◆ **What to do**: Without copying any picture, return all lines below exactly.
-*-
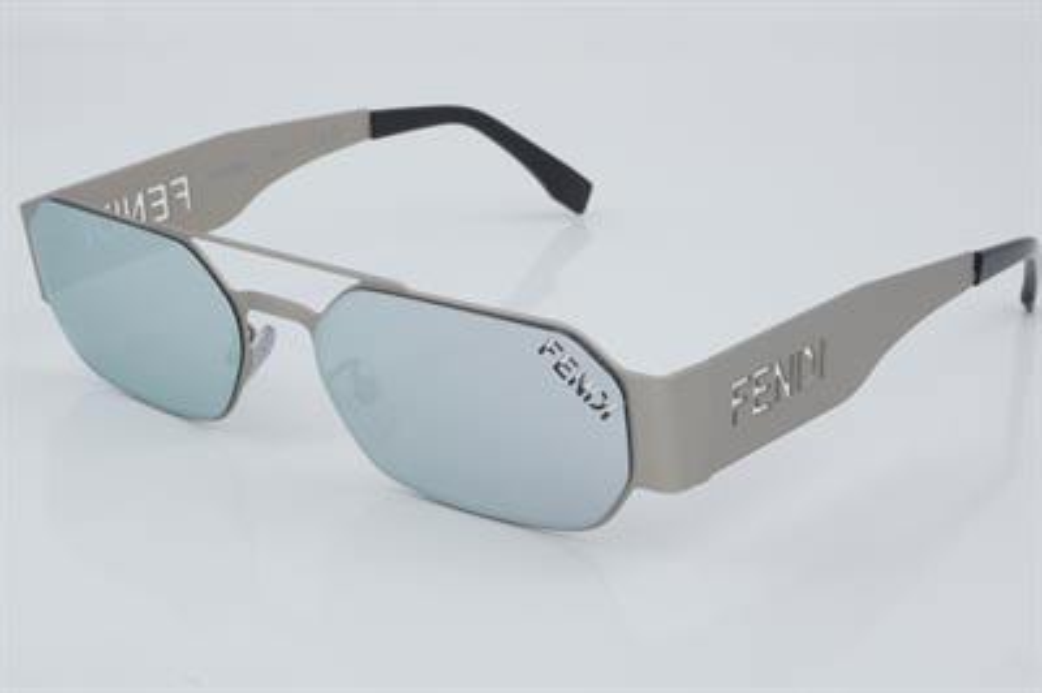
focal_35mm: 75
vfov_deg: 18.2
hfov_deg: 27.0
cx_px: 521
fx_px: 2169
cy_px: 346
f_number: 32
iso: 100
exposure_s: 1/3
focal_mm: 50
-*-
◆ **Response box**:
focal_35mm: 75
vfov_deg: 18.2
hfov_deg: 27.0
cx_px: 521
fx_px: 2169
cy_px: 346
f_number: 32
iso: 100
exposure_s: 1/3
focal_mm: 50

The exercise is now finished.